I'm looking to get an Osprey as well. They seem to be very well designed for balance and comfort. Very high quality. 

Sent via mental telepathy.


----------



## Eazy_E (Sep 30, 2011)

I got a like new Osprey Raptor 14 for $30 from the REI garage sale. It's pretty cool. I like the magnet feature to keep the bite valve retained. I also like the fact that the bladder is rigid. 

Odds are, if you have a problem, it's going to be tire related, so absolutely have levers and a pump. Park Tool has a few multi tools for under $25 that should handle most any other task.


----------



## Fiveonomo (Jul 24, 2012)

Thanks for the reply. I bought the Osprey Raptor 14 from REI today, what a freaking awesome pack! Great deal for $30' I paid just under $100. I love this thing so far, I take my first ride with it in the morning. I will post tomorrow and let you know how it went.


----------



## leesrt (Jul 16, 2012)

I'm ordering the Osprey Raptor 10 this weekend off amazon for $78. From everything I'm reading the quality, functionality, and riding comfort are exceptional.

Sent via mental telepathy.


----------



## Fiveonomo (Jul 24, 2012)

Well I took the first ride today with the Osprey Raptor 14.......wow! This is the best hydration pack I have ever owned! I only have experience with Camelbak but the Osprey has exceeded my expectations. It is a perfect pack for mountain biking. I had plenty of water and plenty of room for other gear. The hydration bladder fts in the pack with ease, even when the pack is full. The magnet to hold the drinking hose is awesome! The pack fits perfect, no movement on my back and very comfortable, I love it. I give it 5 stars out of 5!
I do want to say that Camelbak makes a great hydration system, I just chose the Osprey this time.


----------



## leesrt (Jul 16, 2012)

Put my raptor 10 on order today. Will have it Friday. 

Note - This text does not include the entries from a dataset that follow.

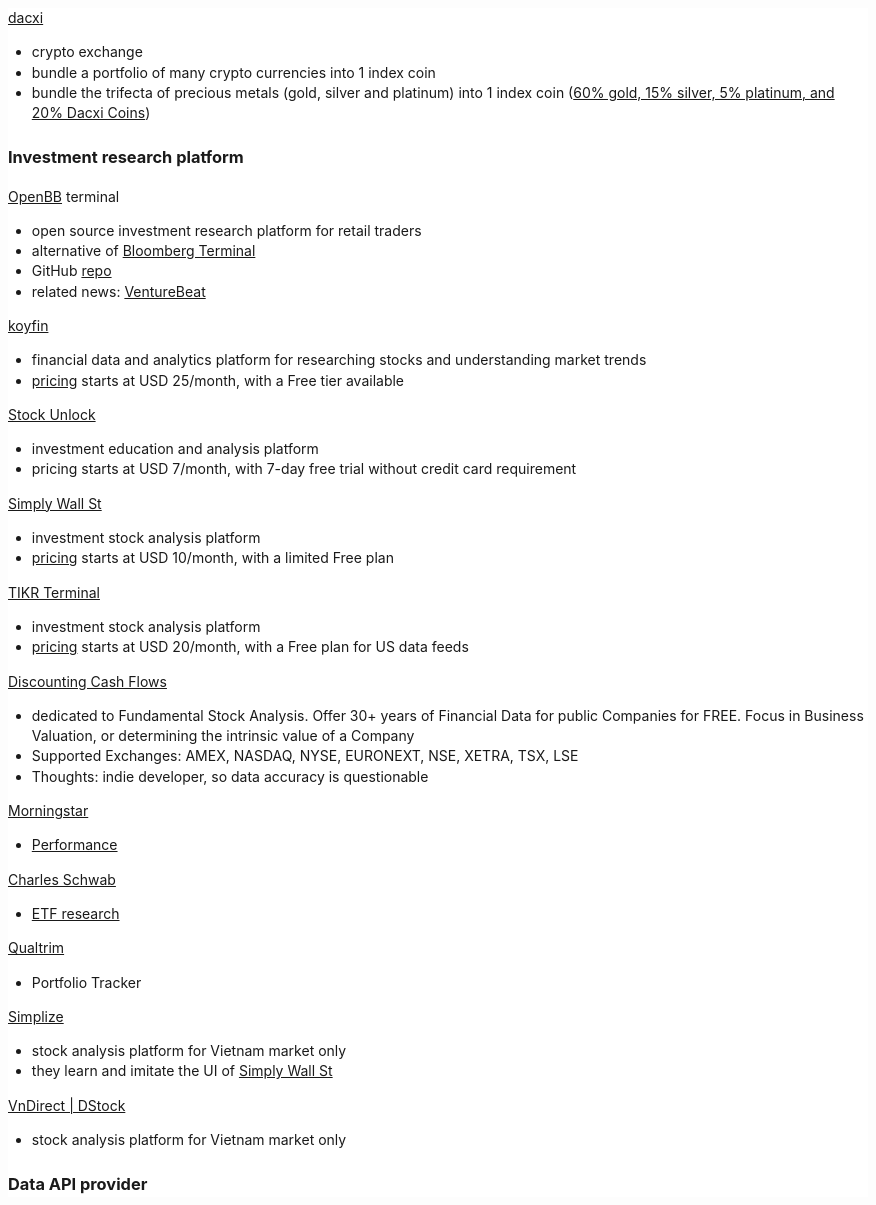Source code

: [dacxi](https://dacxi.com/home)
- crypto exchange
- bundle a portfolio of many crypto currencies into 1 index coin
- bundle the trifecta of precious metals (gold, silver and platinum) into 1 index coin ([60% gold, 15% silver, 5% platinum, and 20% Dacxi Coins](https://dacxi.com/dacxi-precious-metal-bundle))

### Investment research platform

[OpenBB](https://openbb.co/) terminal
- open source investment research platform for retail traders
- alternative of [Bloomberg Terminal](https://www.bloomberg.com/professional/solution/bloomberg-terminal/)
- GitHub [repo](https://github.com/OpenBB-finance/OpenBBTerminal)
- related news: [VentureBeat](https://venturebeat.com/2022/03/30/openbb-wants-to-be-an-open-source-challenger-to-bloomberg-terminal/)

[koyfin](https://www.koyfin.com/)
- financial data and analytics platform for researching stocks and understanding market trends
- [pricing](https://www.koyfin.com/pricing/) starts at USD 25/month, with a Free tier available

[Stock Unlock](https://stockunlock.com/)
- investment education and analysis platform
- pricing starts at USD 7/month, with 7-day free trial without credit card requirement

[Simply Wall St](https://simplywall.st/)
- investment stock analysis platform
- [pricing](https://simplywall.st/plans) starts at USD 10/month, with a limited Free plan

[TIKR Terminal](https://tikr.com/)
- investment stock analysis platform
- [pricing](https://app.tikr.com/pricing) starts at USD 20/month, with a Free plan for US data feeds

[Discounting Cash Flows](https://discountingcashflows.com/)
- dedicated to Fundamental Stock Analysis. Offer 30+ years of Financial Data for public Companies for FREE. Focus in Business Valuation, or determining the intrinsic value of a Company
- Supported Exchanges: AMEX, NASDAQ, NYSE, EURONEXT, NSE, XETRA, TSX, LSE
- Thoughts: indie developer, so data accuracy is questionable

[Morningstar](https://www.morningstar.com/)
- [Performance](http://performance.morningstar.com/)

[Charles Schwab](https://www.schwab.com/)
- [ETF research](https://www.schwab.com/research/etfs/quotes/summary/qqq)

[Qualtrim](https://qualtrim.com/)
- Portfolio Tracker

[Simplize](https://simplize.vn/)
- stock analysis platform for Vietnam market only
- they learn and imitate the UI of [Simply Wall St](https://simplywall.st/)

[VnDirect | DStock](https://dstock.vndirect.com.vn/)
- stock analysis platform for Vietnam market only

### Data API provider
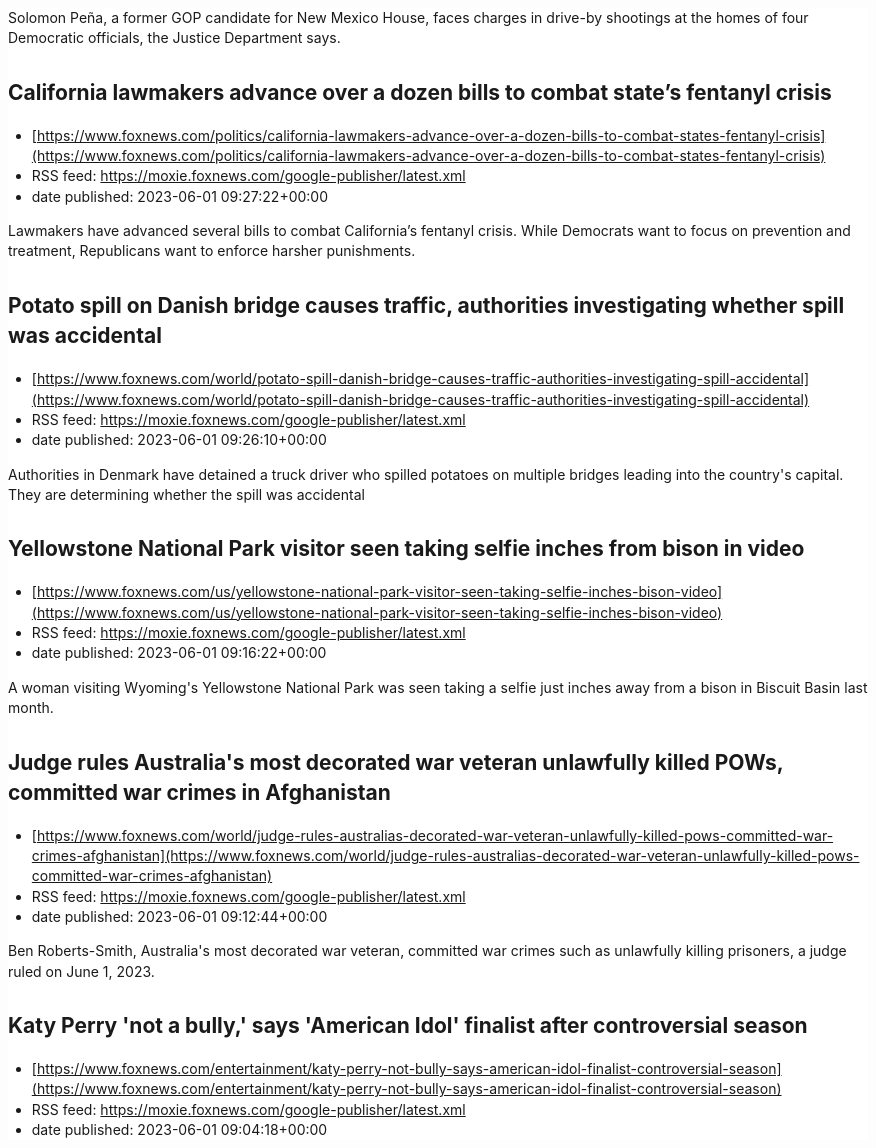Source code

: Solomon Peña, a former GOP candidate for New Mexico House, faces charges in drive-by shootings at the homes of four Democratic officials, the Justice Department says.

## California lawmakers advance over a dozen bills to combat state’s fentanyl crisis
 - [https://www.foxnews.com/politics/california-lawmakers-advance-over-a-dozen-bills-to-combat-states-fentanyl-crisis](https://www.foxnews.com/politics/california-lawmakers-advance-over-a-dozen-bills-to-combat-states-fentanyl-crisis)
 - RSS feed: https://moxie.foxnews.com/google-publisher/latest.xml
 - date published: 2023-06-01 09:27:22+00:00

Lawmakers have advanced several bills to combat California’s fentanyl crisis. While Democrats want to focus on prevention and treatment, Republicans want to enforce harsher punishments.

## Potato spill on Danish bridge causes traffic, authorities investigating whether spill was accidental
 - [https://www.foxnews.com/world/potato-spill-danish-bridge-causes-traffic-authorities-investigating-spill-accidental](https://www.foxnews.com/world/potato-spill-danish-bridge-causes-traffic-authorities-investigating-spill-accidental)
 - RSS feed: https://moxie.foxnews.com/google-publisher/latest.xml
 - date published: 2023-06-01 09:26:10+00:00

Authorities in Denmark have detained a truck driver who spilled potatoes on multiple bridges leading into the country&apos;s capital. They are determining whether the spill was accidental

## Yellowstone National Park visitor seen taking selfie inches from bison in video
 - [https://www.foxnews.com/us/yellowstone-national-park-visitor-seen-taking-selfie-inches-bison-video](https://www.foxnews.com/us/yellowstone-national-park-visitor-seen-taking-selfie-inches-bison-video)
 - RSS feed: https://moxie.foxnews.com/google-publisher/latest.xml
 - date published: 2023-06-01 09:16:22+00:00

A woman visiting Wyoming&apos;s Yellowstone National Park was seen taking a selfie just inches away from a bison in Biscuit Basin last month.

## Judge rules Australia's most decorated war veteran unlawfully killed POWs, committed war crimes in Afghanistan
 - [https://www.foxnews.com/world/judge-rules-australias-decorated-war-veteran-unlawfully-killed-pows-committed-war-crimes-afghanistan](https://www.foxnews.com/world/judge-rules-australias-decorated-war-veteran-unlawfully-killed-pows-committed-war-crimes-afghanistan)
 - RSS feed: https://moxie.foxnews.com/google-publisher/latest.xml
 - date published: 2023-06-01 09:12:44+00:00

Ben Roberts-Smith, Australia&apos;s most decorated war veteran, committed war crimes such as unlawfully killing prisoners, a judge ruled on June 1, 2023.

## Katy Perry 'not a bully,' says 'American Idol' finalist after controversial season
 - [https://www.foxnews.com/entertainment/katy-perry-not-bully-says-american-idol-finalist-controversial-season](https://www.foxnews.com/entertainment/katy-perry-not-bully-says-american-idol-finalist-controversial-season)
 - RSS feed: https://moxie.foxnews.com/google-publisher/latest.xml
 - date published: 2023-06-01 09:04:18+00:00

Sent via mental telepathy.


----------



## ArmySlowRdr (Dec 19, 2003)

You've done well by choosing Osprey.


----------



## mponsig (Mar 12, 2008)

The osprey looks nice but I am here to give cudos to camelback and it's durability. I have the M.U.L.E from 96'/97'??. It has seen thousands of miles of single track, holds everything I need, multi tools, tubes, cO2 cartridges, a compact pump, buck knife, rags, flashlight, chain lube, etc......

With personal items in the small pouch, outer mesh for bars and shades it has served me well with room too spare and I have no intention on parting with it until it falls apart.


----------



## leesrt (Jul 16, 2012)

I got my Osprey Raptor 10 in today. I've owned a lot of Camelbaks in my years but the craftsmanship of this bag is far superior. They also guarantee for the life of the bag to repair or replace and defects or "damage" that occurs to the bag. The damage part is pretty sweet.
The only other bag I've owned that was close was a Deuter. 

Sent via mental telepathy.


----------



## Fiveonomo (Jul 24, 2012)

Glad you got your Osprey. What did it for me was laying the two side by side at REI, no comparison. The Osprey wins every time..........this of course is my opinion.


----------



## blbarclay (Aug 28, 2008)

I've got a 3L MULE. 

Pretty happy with it, it's got plenty of storage. Only downside I reckon is the bladder design - it's a pain to get in and out.

Will look at the Osprey range next time around.


----------



## bruinbear714 (Aug 25, 2012)

I have the Mule NV and it is great. If you don't mind the extra $30 or so, get the NV version! It will help keep your back from being soaked on a hot day.


----------



## rawdoggie (Jan 16, 2012)

I've had camelbaks and have had my Osprey Raptor 10 for a while now and have ridden countless miles with it. I love alot of the features on it, mainly the bladder. I also like the helmet holder and the shutoff valve. I dont love the rigidity of the pack though. The back panel is hard. I guess that is important if you have a larger capacity pack but for a 10 or 6 i dont see the point. I think the smaller packs would have done fine with just the rigidity of the bladder to give it shape. Oh and strap management on the osprey is horrible. If you're a slim dude you'll have straps flopping all over the place.

I saw a MULE at the local bike shop last night and i have to say that it looks pretty nice in comparison.  Mainly because it doesnt have any of the negatives that the osprey has but then again.....it doesnt have the features that i love about the osprey either for the same price. It wasnt rigid, it was flopy. Had good strap management. And the back panel looked really nice and comfortable. My next pack might be a MULE with and Osprey bladder.....if that would work.


----------